***** GIVEN INFORMATION

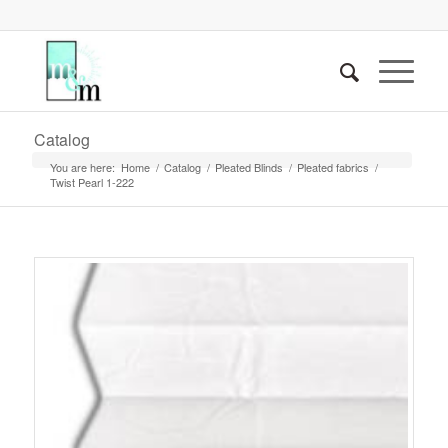
Catalog
You are here:
Home
/
Catalog
/
Pleated Blinds
/
Pleated fabrics
/
Twist Pearl 1-222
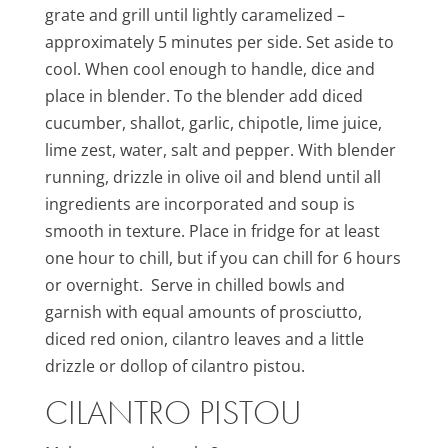
grate and grill until lightly caramelized –
approximately 5 minutes per side. Set aside to
cool. When cool enough to handle, dice and
place in blender. To the blender add diced
cucumber, shallot, garlic, chipotle, lime juice,
lime zest, water, salt and pepper. With blender
running, drizzle in olive oil and blend until all
ingredients are incorporated and soup is
smooth in texture. Place in fridge for at least
one hour to chill, but if you can chill for 6 hours
or overnight. Serve in chilled bowls and
garnish with equal amounts of prosciutto,
diced red onion, cilantro leaves and a little
drizzle or dollop of cilantro pistou.
CILANTRO PISTOU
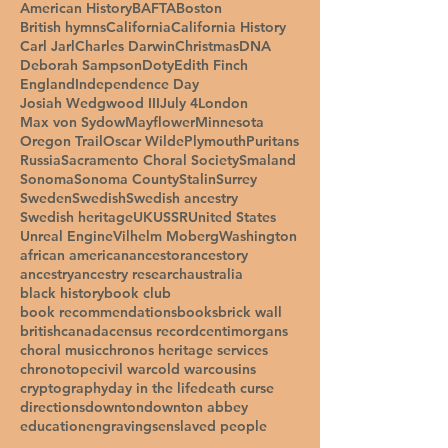
American History
BAFTA
Boston
British hymns
California
California History
Carl Jarl
Charles Darwin
Christmas
DNA
Deborah Sampson
Doty
Edith Finch
England
Independence Day
Josiah Wedgwood III
July 4
London
Max von Sydow
Mayflower
Minnesota
Oregon Trail
Oscar Wilde
Plymouth
Puritans
Russia
Sacramento Choral Society
Smaland
Sonoma
Sonoma County
Stalin
Surrey
Sweden
Swedish
Swedish ancestry
Swedish heritage
UK
USSR
United States
Unreal Engine
Vilhelm Moberg
Washington
african american
ancestor
ancestory
ancestry
ancestry research
australia
black history
book club
book recommendations
books
brick wall
british
canada
census record
centimorgans
choral music
chronos heritage services
chronotope
civil war
cold war
cousins
cryptography
day in the life
death curse
directions
downton
downton abbey
education
engravings
enslaved people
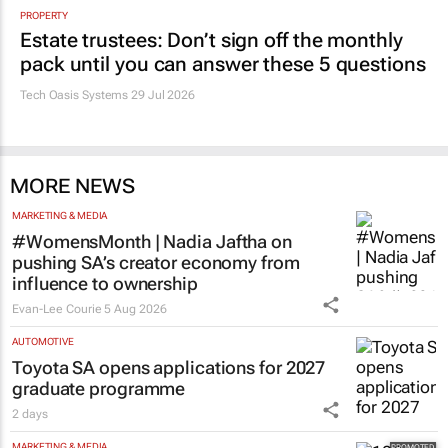
PROPERTY
Estate trustees: Don’t sign off the monthly
pack until you can answer these 5 questions
Tech Oasis Systems
29 Jul 2026
MORE NEWS
MARKETING & MEDIA
#WomensMonth | Nadia Jaftha on
pushing SA’s creator economy from
influence to ownership
Evan-Lee Courie
5 Aug 2026
AUTOMOTIVE
Toyota SA opens applications for 2027
graduate programme
2 days
MARKETING & MEDIA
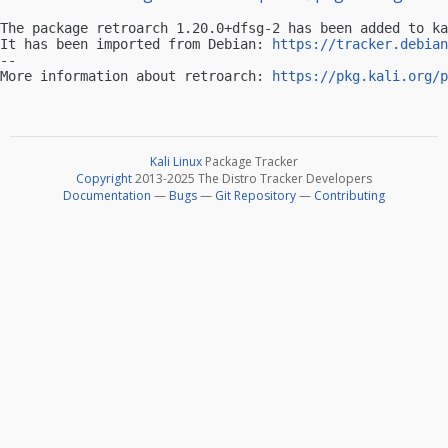
The package retroarch 1.20.0+dfsg-2 has been added to ka
It has been imported from Debian: 
https://tracker.debian
-- 

More information about retroarch: 
https://pkg.kali.org/p
Kali Linux
Package Tracker
Copyright
2013-2025 The Distro Tracker Developers
Documentation
—
Bugs
—
Git Repository
—
Contributing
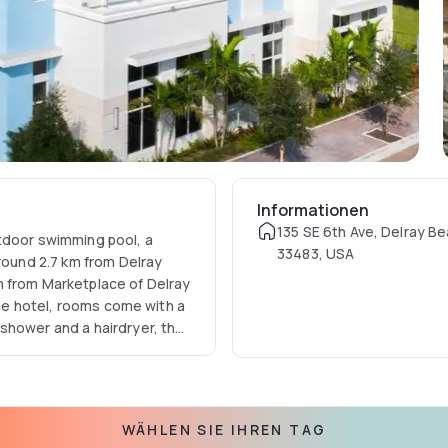
Informationen
135 SE 6th Ave, Delray Be
tdoor swimming pool, a
33483, USA
around 2.7 km from Delray
m from Marketplace of Delray
 the hotel, rooms come with a
shower and a hairdryer, the
urtyard by Marriott Delray
tion to help guests to get
l include Delray Beach,
WÄHLEN SIE IHREN TAG
is Palm Beach International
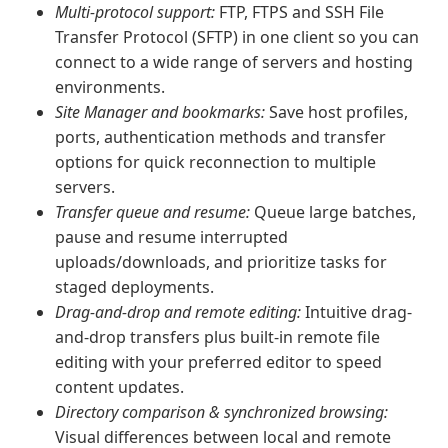
Multi-protocol support:
FTP, FTPS and SSH File
Transfer Protocol (SFTP) in one client so you can
connect to a wide range of servers and hosting
environments.
Site Manager and bookmarks:
Save host profiles,
ports, authentication methods and transfer
options for quick reconnection to multiple
servers.
Transfer queue and resume:
Queue large batches,
pause and resume interrupted
uploads/downloads, and prioritize tasks for
staged deployments.
Drag-and-drop and remote editing:
Intuitive drag-
and-drop transfers plus built-in remote file
editing with your preferred editor to speed
content updates.
Directory comparison & synchronized browsing:
Visual differences between local and remote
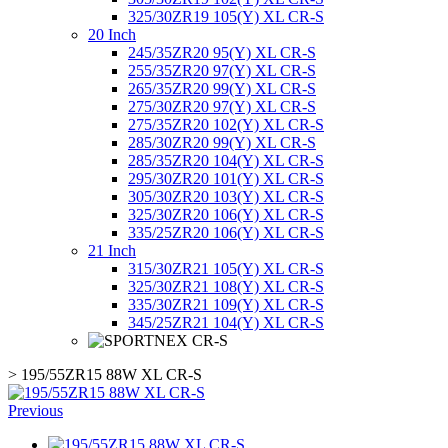
325/30ZR19 105(Y) XL CR-S
20 Inch
245/35ZR20 95(Y) XL CR-S
255/35ZR20 97(Y) XL CR-S
265/35ZR20 99(Y) XL CR-S
275/30ZR20 97(Y) XL CR-S
275/35ZR20 102(Y) XL CR-S
285/30ZR20 99(Y) XL CR-S
285/35ZR20 104(Y) XL CR-S
295/30ZR20 101(Y) XL CR-S
305/30ZR20 103(Y) XL CR-S
325/30ZR20 106(Y) XL CR-S
335/25ZR20 106(Y) XL CR-S
21 Inch
315/30ZR21 105(Y) XL CR-S
325/30ZR21 108(Y) XL CR-S
335/30ZR21 109(Y) XL CR-S
345/25ZR21 104(Y) XL CR-S
>
195/55ZR15 88W XL CR-S
Previous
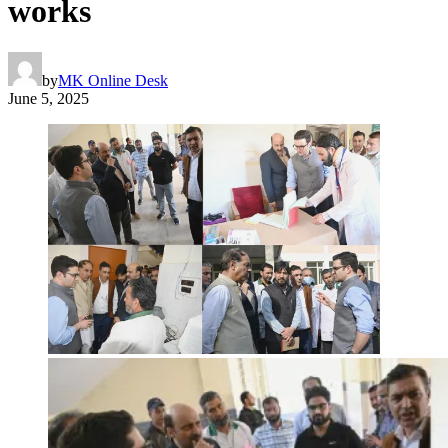
works
by
MK Online Desk
June 5, 2025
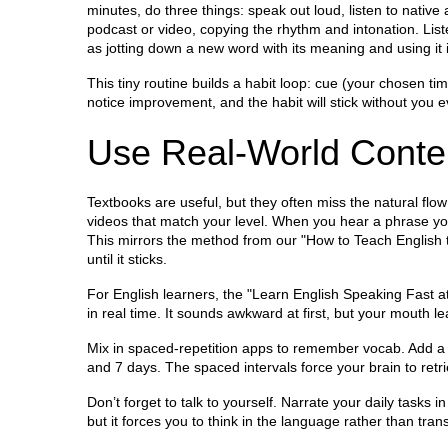
minutes, do three things: speak out loud, listen to nativ
podcast or video, copying the rhythm and intonation. List
as jotting down a new word with its meaning and using it 
This tiny routine builds a habit loop: cue (your chosen tim
notice improvement, and the habit will stick without you e
Use Real‑World Conten
Textbooks are useful, but they often miss the natural flo
videos that match your level. When you hear a phrase you l
This mirrors the method from our "How to Teach English to
until it sticks.
For English learners, the "Learn English Speaking Fast 
in real time. It sounds awkward at first, but your mouth
Mix in spaced‑repetition apps to remember vocab. Add a n
and 7 days. The spaced intervals force your brain to ret
Don’t forget to talk to yourself. Narrate your daily tasks in
but it forces you to think in the language rather than tra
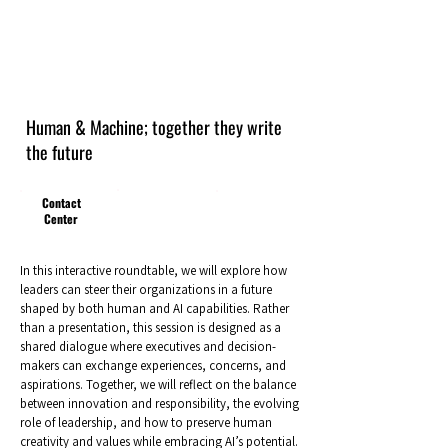
Human & Machine; together they write
the future
Contact
Center
In this interactive roundtable, we will explore how
leaders can steer their organizations in a future
shaped by both human and AI capabilities. Rather
than a presentation, this session is designed as a
shared dialogue where executives and decision-
makers can exchange experiences, concerns, and
aspirations. Together, we will reflect on the balance
between innovation and responsibility, the evolving
role of leadership, and how to preserve human
creativity and values while embracing AI’s potential.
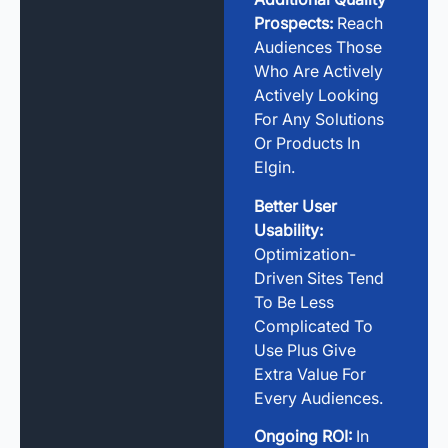
Prospects:
Reach
Audiences Those
Who Are Actively
Actively Looking
For Any Solutions
Or Products In
Elgin.
Better User
Usability:
Optimization-
Driven Sites Tend
To Be Less
Complicated To
Use Plus Give
Extra Value For
Every Audiences.
Ongoing ROI:
In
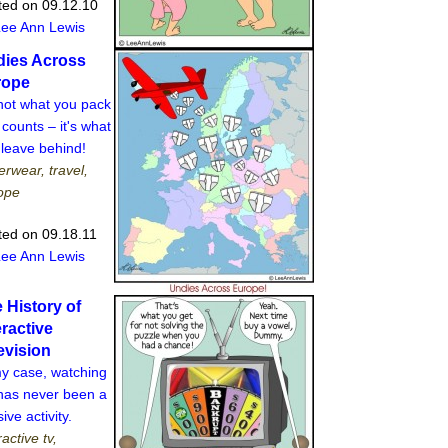
ted on 09.12.10
Lee Ann Lewis
ies Across
rope
 not what you pack
 counts – it's what
 leave behind!
rwear, travel,
ope
ted on 09.18.11
Lee Ann Lewis
 History of
eractive
evision
my case, watching
has never been a
ive activity.
ractive tv,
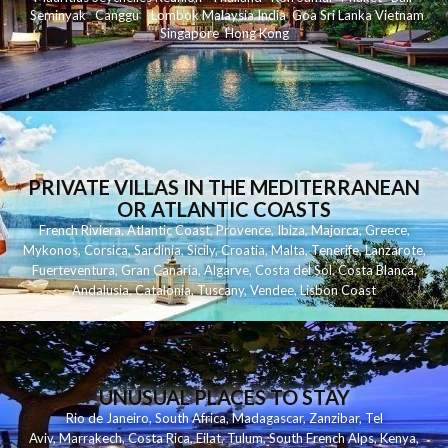
Seminyak
C
anggu
Lombok
Malaysia
India
Goa
Sri Lanka
Vietnam
Singapore
Hong Kong
PRIVATE VILLAS IN THE MEDITERRANEAN
OR ATLANTIC COASTS
French Riviera
,
Atlantic Coast
,
Provence
,
Ibiza
,
Majorca
,
Greece
,
Mykonos
,
Corsica
,
Sardinia
,
Sicily
,
Croatia
,
Malta
,
Tenerife
,
Lanzarote
,
Fuerteventura
,
Gran Canaria
,
Algarve
,
Costa del Sol
,
Costa Blanca
,
Andalusia
,
Catalonia
,
Tuscany
,
Vendee
,
Lisbon Coast
UNUSUAL PLACES TO STAY
Rio de Janeiro
,
South Africa
,
Madagascar
,
Zanzibar
,
Tel
Aviv
,
Marrakech
,
Costa Rica
,
Eilat
,
Tulum
,
South French Alps
,
Kenya
,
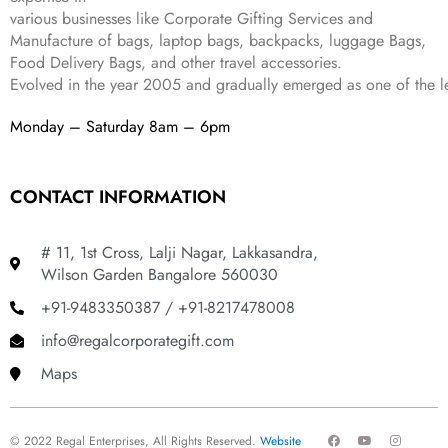
various businesses like
Corporate Gifting Services and
9
.
Manufacture of bags, laptop bags, backpacks, luggage Bags,
Food Delivery Bags, and other travel accessories.
Evolved in the year
2005
and gradually
emerged as one of the le
Monday – Saturday 8am – 6pm
CONTACT INFORMATION
# 11, 1st Cross, Lalji Nagar, Lakkasandra,
Wilson Garden Bangalore 560030
+91-9483350387 / +91-8217478008
info@regalcorporategift.com
Maps
F
Y
I
© 2022 Regal Enterprises, All Rights Reserved.
Website
a
o
n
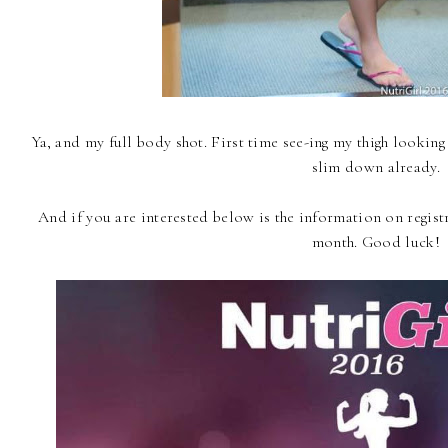
Ya, and my full body shot. First time see-ing my thigh looking
slim down already.
And if you are interested below is the information on registr
month. Good luck!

**********

THE PROBLEM: Here the job is to print all the data exactly, skipping any image.

WRITTEN RESPONSE:
Catalog
You are here:
Home
/
Catalog
/
Pleated Blinds
/
Pleated fabrics
/
Twist Pearl 1-222
grate and grill until lightly caramelized –
approximately 5 minutes per side. Set aside to
cool. When cool enough to handle, dice and
place in blender. To the blender add diced
cucumber, shallot, garlic, chipotle, lime juice,
lime zest, water, salt and pepper. With blender
running, drizzle in olive oil and blend until all
ingredients are incorporated and soup is
smooth in texture. Place in fridge for at least
one hour to chill, but if you can chill for 6 hours
or overnight. Serve in chilled bowls and
garnish with equal amounts of prosciutto,
diced red onion, cilantro leaves and a little
drizzle or dollop of cilantro pistou.
CILANTRO PISTOU
American History
BAFTA
Boston
British hymns
California
California History
Carl Jarl
Charles Darwin
Christmas
DNA
Deborah Sampson
Doty
Edith Finch
England
Independence Day
Josiah Wedgwood III
July 4
London
Max von Sydow
Mayflower
Minnesota
Oregon Trail
Oscar Wilde
Plymouth
Puritans
Russia
Sacramento Choral Society
Smaland
Sonoma
Sonoma County
Stalin
Surrey
Sweden
Swedish
Swedish ancestry
Swedish heritage
UK
USSR
United States
Unreal Engine
Vilhelm Moberg
Washington
african american
ancestor
ancestory
ancestry
ancestry research
australia
black history
book club
book recommendations
books
brick wall
british
canada
census record
centimorgans
choral music
chronos heritage services
chronotope
civil war
cold war
cousins
cryptography
day in the life
death curse
directions
downton
downton abbey
education
engravings
enslaved people
PROPERTY
Estate trustees: Don’t sign off the monthly
pack until you can answer these 5 questions
Tech Oasis Systems
29 Jul 2026
MORE NEWS
MARKETING & MEDIA
#WomensMonth | Nadia Jaftha on
pushing SA’s creator economy from
influence to ownership
Evan-Lee Courie
5 Aug 2026
AUTOMOTIVE
Toyota SA opens applications for 2027
graduate programme
2 days
MARKETING & MEDIA
The package retroarch 1.20.0+dfsg-2 has been added to ka
It has been imported from Debian: 
https://tracker.debian
-- 

More information about retroarch: 
https://pkg.kali.org/p
Kali Linux
Package Tracker
Copyright
2013-2025 The Distro Tracker Developers
Documentation
—
Bugs
—
Git Repository
—
Contributing
Informationen
135 SE 6th Ave, Delray Be
tdoor swimming pool, a
33483, USA
around 2.7 km from Delray
m from Marketplace of Delray
 the hotel, rooms come with a
shower and a hairdryer, the
urtyard by Marriott Delray
tion to help guests to get
l include Delray Beach,
WÄHLEN SIE IHREN TAG
is Palm Beach International
Multi-protocol support:
FTP, FTPS and SSH File
Transfer Protocol (SFTP) in one client so you can
connect to a wide range of servers and hosting
environments.
Site Manager and bookmarks:
Save host profiles,
ports, authentication methods and transfer
options for quick reconnection to multiple
servers.
Transfer queue and resume:
Queue large batches,
pause and resume interrupted
uploads/downloads, and prioritize tasks for
staged deployments.
Drag-and-drop and remote editing:
Intuitive drag-
and-drop transfers plus built-in remote file
editing with your preferred editor to speed
content updates.
Directory comparison & synchronized browsing:
Visual differences between local and remote
325/30ZR19 105(Y) XL CR-S
20 Inch
245/35ZR20 95(Y) XL CR-S
255/35ZR20 97(Y) XL CR-S
265/35ZR20 99(Y) XL CR-S
275/30ZR20 97(Y) XL CR-S
275/35ZR20 102(Y) XL CR-S
285/30ZR20 99(Y) XL CR-S
285/35ZR20 104(Y) XL CR-S
295/30ZR20 101(Y) XL CR-S
305/30ZR20 103(Y) XL CR-S
325/30ZR20 106(Y) XL CR-S
335/25ZR20 106(Y) XL CR-S
21 Inch
315/30ZR21 105(Y) XL CR-S
325/30ZR21 108(Y) XL CR-S
335/30ZR21 109(Y) XL CR-S
345/25ZR21 104(Y) XL CR-S
>
195/55ZR15 88W XL CR-S
Previous
works
by
MK Online Desk
June 5, 2025
minutes, do three things: speak out loud, listen to nativ
podcast or video, copying the rhythm and intonation. List
as jotting down a new word with its meaning and using it 
This tiny routine builds a habit loop: cue (your chosen tim
notice improvement, and the habit will stick without you e
Use Real‑World Conten
Textbooks are useful, but they often miss the natural flo
videos that match your level. When you hear a phrase you l
This mirrors the method from our "How to Teach English to
until it sticks.
For English learners, the "Learn English Speaking Fast 
in real time. It sounds awkward at first, but your mouth
Mix in spaced‑repetition apps to remember vocab. Add a n
and 7 days. The spaced intervals force your brain to ret
Don’t forget to talk to yourself. Narrate your daily tasks in
but it forces you to think in the language rather than tra
Human & Machine; together they write
the future
Contact
Center
In this interactive roundtable, we will explore how
leaders can steer their organizations in a future
shaped by both human and AI capabilities. Rather
than a presentation, this session is designed as a
shared dialogue where executives and decision-
makers can exchange experiences, concerns, and
aspirations. Together, we will reflect on the balance
between innovation and responsibility, the evolving
role of leadership, and how to preserve human
creativity and values while embracing AI’s potential.
Prospects:
Reach
Audiences Those
Who Are Actively
Actively Looking
For Any Solutions
Or Products In
Elgin.
Better User
Usability:
Optimization-
Driven Sites Tend
To Be Less
Complicated To
Use Plus Give
Extra Value For
Every Audiences.
Ongoing ROI:
In
ted on 09.12.10
Lee Ann Lewis
ies Across
rope
 not what you pack
 counts – it's what
 leave behind!
rwear, travel,
ope
ted on 09.18.11
Lee Ann Lewis
 History of
eractive
evision
my case, watching
has never been a
ive activity.
ractive tv,
Seminyak
C
anggu
Lombok
Malaysia
India
Goa
Sri Lanka
Vietnam
Singapore
Hong Kong
PRIVATE VILLAS IN THE MEDITERRANEAN
OR ATLANTIC COASTS
French Riviera
,
Atlantic Coast
,
Provence
,
Ibiza
,
Majorca
,
Greece
,
Mykonos
,
Corsica
,
Sardinia
,
Sicily
,
Croatia
,
Malta
,
Tenerife
,
Lanzarote
,
Fuerteventura
,
Gran Canaria
,
Algarve
,
Costa del Sol
,
Costa Blanca
,
Andalusia
,
Catalonia
,
Tuscany
,
Vendee
,
Lisbon Coast
UNUSUAL PLACES TO STAY
Rio de Janeiro
,
South Africa
,
Madagascar
,
Zanzibar
,
Tel
Aviv
,
Marrakech
,
Costa Rica
,
Eilat
,
Tulum
,
South French Alps
,
Kenya
,
various businesses like
Corporate Gifting Services and
9
.
Manufacture of bags, laptop bags, backpacks, luggage Bags,
Food Delivery Bags, and other travel accessories.
Evolved in the year
2005
and gradually
emerged as one of the le
Monday – Saturday 8am – 6pm
CONTACT INFORMATION
# 11, 1st Cross, Lalji Nagar, Lakkasandra,
Wilson Garden Bangalore 560030
+91-9483350387 / +91-8217478008
info@regalcorporategift.com
Maps
F
Y
I
© 2022 Regal Enterprises, All Rights Reserved.
Website
a
o
n
Ya, and my full body shot. First time see-ing my thigh looking
slim down already.
And if you are interested below is the information on registr
month. Good luck!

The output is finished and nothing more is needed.